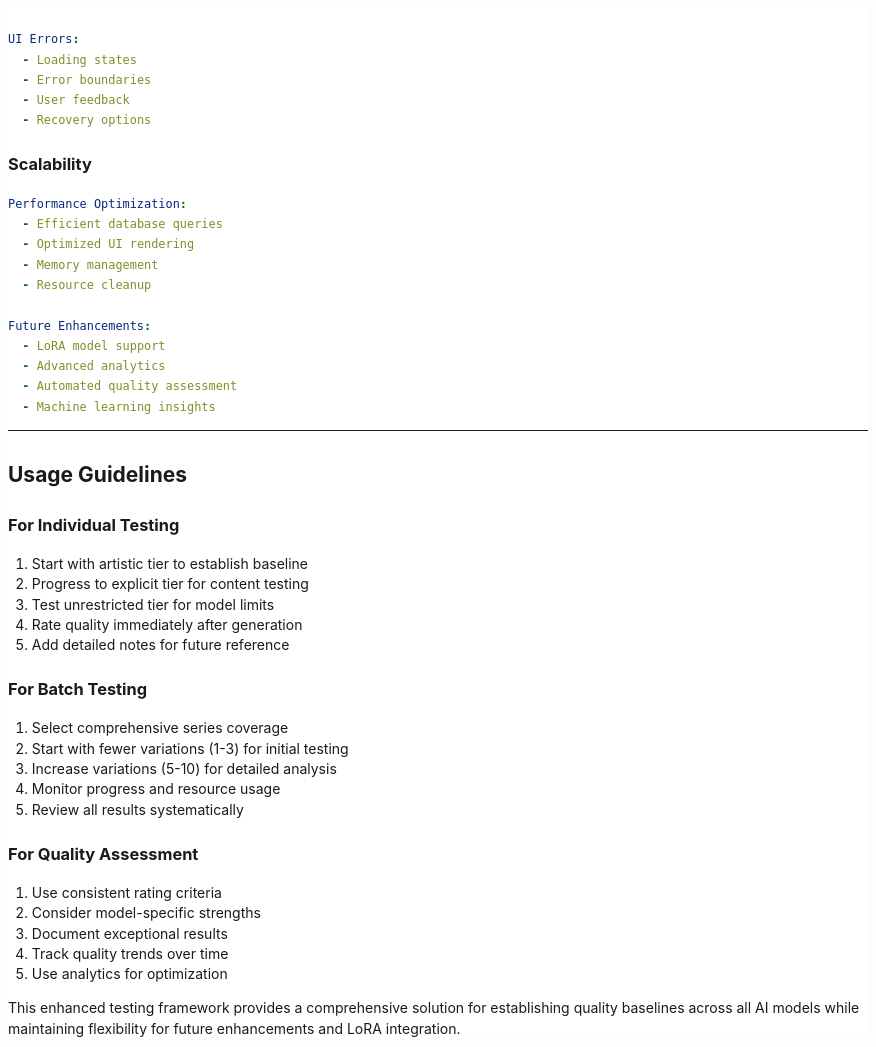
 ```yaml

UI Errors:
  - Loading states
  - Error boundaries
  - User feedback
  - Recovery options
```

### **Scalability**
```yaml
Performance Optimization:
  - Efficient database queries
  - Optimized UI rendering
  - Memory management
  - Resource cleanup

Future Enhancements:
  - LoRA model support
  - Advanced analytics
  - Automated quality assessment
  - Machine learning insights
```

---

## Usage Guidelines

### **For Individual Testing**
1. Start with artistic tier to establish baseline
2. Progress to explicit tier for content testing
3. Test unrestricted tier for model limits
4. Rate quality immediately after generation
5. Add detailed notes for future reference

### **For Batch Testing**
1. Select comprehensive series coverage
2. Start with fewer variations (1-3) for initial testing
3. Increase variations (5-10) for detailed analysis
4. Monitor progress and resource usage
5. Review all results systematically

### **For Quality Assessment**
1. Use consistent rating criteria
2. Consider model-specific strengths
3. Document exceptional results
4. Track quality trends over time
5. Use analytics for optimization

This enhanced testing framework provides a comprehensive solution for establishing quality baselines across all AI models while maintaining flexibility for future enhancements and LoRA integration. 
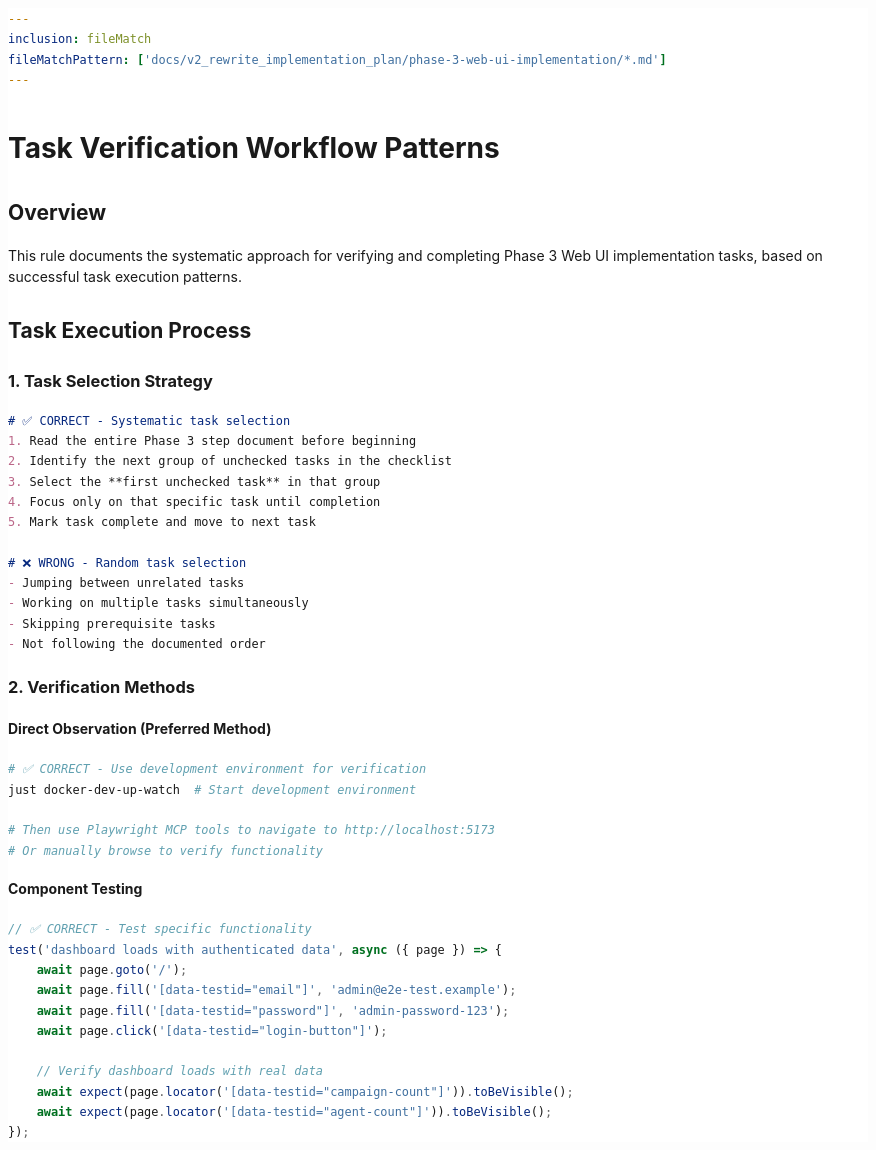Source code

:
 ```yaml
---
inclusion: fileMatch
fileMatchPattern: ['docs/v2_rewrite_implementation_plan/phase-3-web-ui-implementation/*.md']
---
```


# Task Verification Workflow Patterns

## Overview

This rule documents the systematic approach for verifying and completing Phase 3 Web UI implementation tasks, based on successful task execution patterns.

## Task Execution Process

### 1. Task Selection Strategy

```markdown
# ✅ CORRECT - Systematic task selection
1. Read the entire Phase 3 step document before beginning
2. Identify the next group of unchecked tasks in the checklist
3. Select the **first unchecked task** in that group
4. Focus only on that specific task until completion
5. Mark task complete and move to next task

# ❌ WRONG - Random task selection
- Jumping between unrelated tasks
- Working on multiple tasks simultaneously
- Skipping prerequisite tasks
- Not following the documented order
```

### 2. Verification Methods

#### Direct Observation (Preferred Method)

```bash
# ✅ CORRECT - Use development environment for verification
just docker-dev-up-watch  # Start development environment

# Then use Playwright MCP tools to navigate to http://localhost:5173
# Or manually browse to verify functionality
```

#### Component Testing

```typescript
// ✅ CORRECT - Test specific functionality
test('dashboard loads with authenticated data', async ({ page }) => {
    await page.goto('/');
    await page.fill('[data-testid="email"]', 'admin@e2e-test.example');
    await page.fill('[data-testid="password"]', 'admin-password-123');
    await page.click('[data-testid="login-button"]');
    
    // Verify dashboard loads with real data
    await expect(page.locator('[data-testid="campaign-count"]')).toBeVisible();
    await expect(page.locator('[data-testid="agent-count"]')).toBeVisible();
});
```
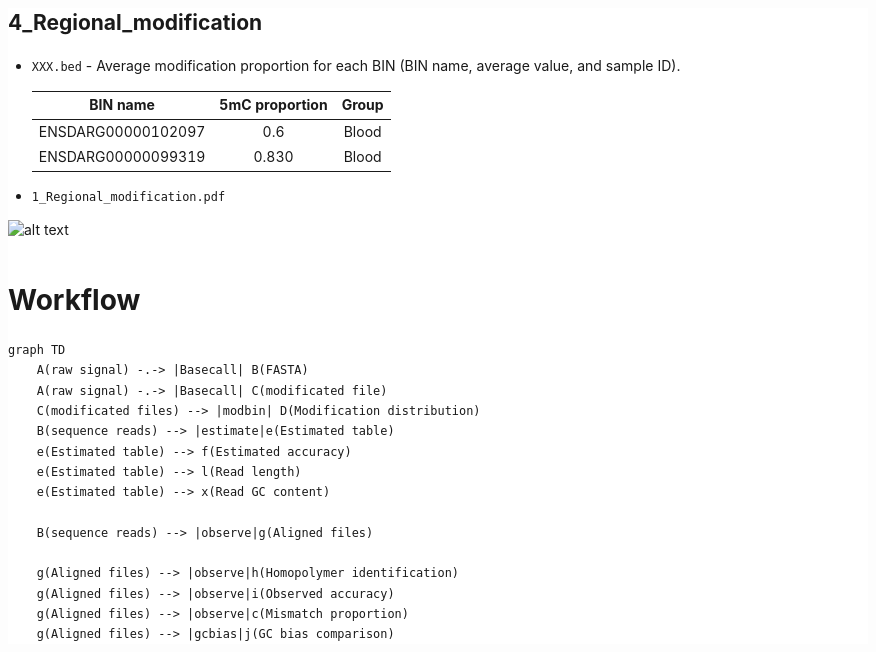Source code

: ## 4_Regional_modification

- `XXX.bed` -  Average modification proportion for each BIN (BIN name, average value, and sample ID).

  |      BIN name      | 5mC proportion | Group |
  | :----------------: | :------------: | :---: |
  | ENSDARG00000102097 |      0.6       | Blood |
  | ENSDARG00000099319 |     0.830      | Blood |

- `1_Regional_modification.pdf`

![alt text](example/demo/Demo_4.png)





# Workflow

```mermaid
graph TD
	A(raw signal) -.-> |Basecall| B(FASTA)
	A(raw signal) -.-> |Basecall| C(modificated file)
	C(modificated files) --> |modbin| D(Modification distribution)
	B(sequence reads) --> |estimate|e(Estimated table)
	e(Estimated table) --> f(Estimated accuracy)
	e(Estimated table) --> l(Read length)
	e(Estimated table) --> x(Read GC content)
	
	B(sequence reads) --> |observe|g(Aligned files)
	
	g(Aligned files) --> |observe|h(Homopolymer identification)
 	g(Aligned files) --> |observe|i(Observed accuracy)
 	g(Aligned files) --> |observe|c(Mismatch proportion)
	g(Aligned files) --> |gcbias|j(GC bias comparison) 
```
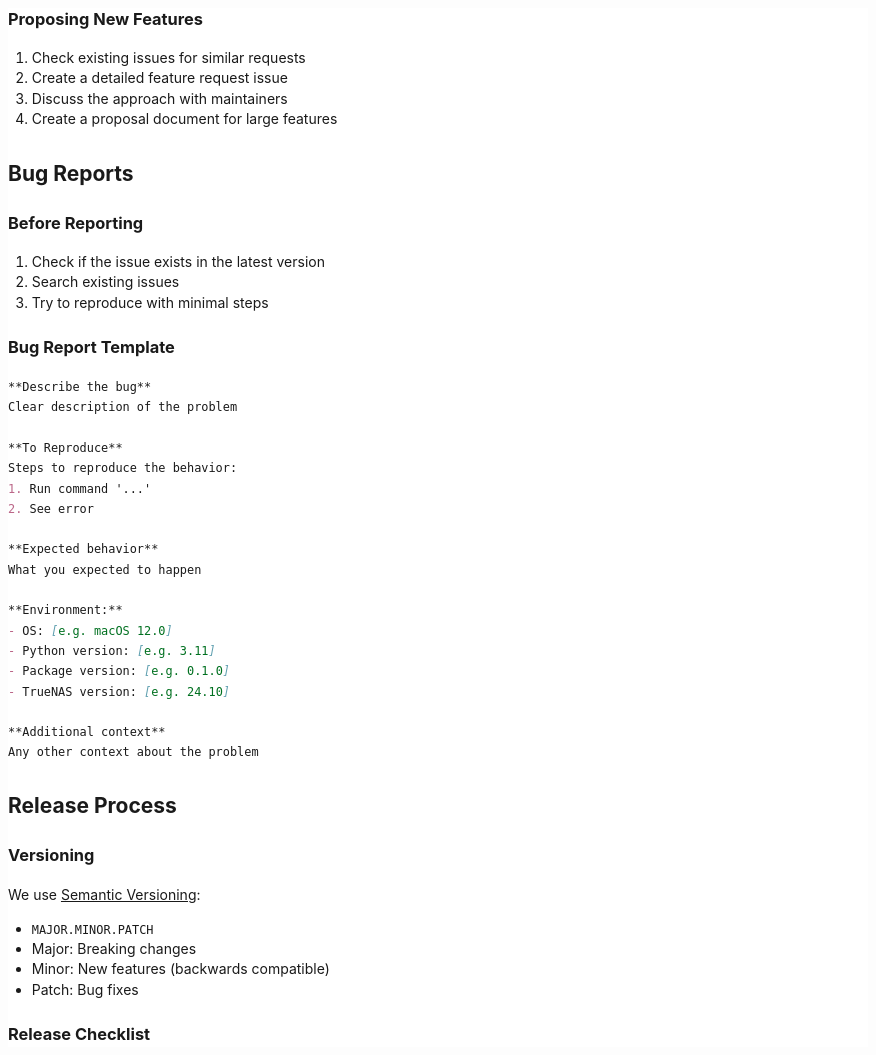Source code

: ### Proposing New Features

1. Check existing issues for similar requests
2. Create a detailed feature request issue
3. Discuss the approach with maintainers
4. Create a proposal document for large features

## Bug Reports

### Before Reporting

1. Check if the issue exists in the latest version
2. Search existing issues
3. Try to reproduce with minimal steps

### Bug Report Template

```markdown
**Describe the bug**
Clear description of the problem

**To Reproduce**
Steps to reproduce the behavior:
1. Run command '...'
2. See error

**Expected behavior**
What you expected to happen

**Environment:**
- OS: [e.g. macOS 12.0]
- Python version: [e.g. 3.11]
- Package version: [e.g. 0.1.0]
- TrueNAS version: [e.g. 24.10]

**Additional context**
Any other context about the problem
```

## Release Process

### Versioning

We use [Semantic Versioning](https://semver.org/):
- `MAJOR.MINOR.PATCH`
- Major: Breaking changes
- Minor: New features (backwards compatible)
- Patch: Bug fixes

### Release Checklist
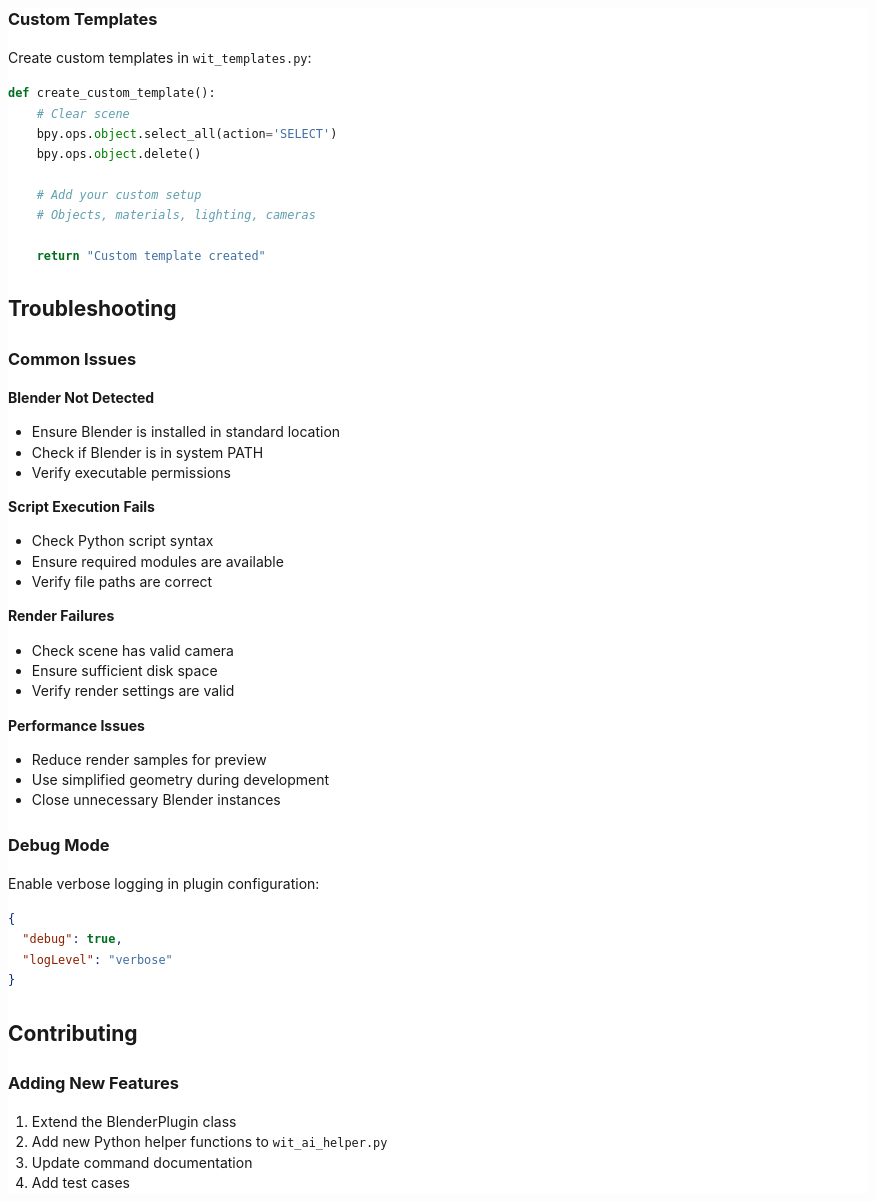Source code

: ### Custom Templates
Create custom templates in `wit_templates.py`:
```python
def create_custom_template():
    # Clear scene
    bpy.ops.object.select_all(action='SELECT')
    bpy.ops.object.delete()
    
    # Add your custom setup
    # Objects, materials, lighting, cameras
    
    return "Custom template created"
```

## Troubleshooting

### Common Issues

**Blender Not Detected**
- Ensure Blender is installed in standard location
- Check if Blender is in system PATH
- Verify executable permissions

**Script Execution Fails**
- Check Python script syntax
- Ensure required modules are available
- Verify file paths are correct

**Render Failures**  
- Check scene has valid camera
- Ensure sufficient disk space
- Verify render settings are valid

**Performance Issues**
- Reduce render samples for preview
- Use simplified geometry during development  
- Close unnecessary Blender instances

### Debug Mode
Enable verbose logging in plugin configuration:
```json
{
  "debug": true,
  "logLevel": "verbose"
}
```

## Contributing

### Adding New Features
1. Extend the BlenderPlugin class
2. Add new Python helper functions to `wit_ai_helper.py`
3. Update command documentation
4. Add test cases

• • • • •

Your goal |
Exactly the lines from the one containing "3. Update command documentation" through the end of the listing should be reproduced, both ends included and nothing more.

Problem solution |
3. Update command documentation
4. Add test cases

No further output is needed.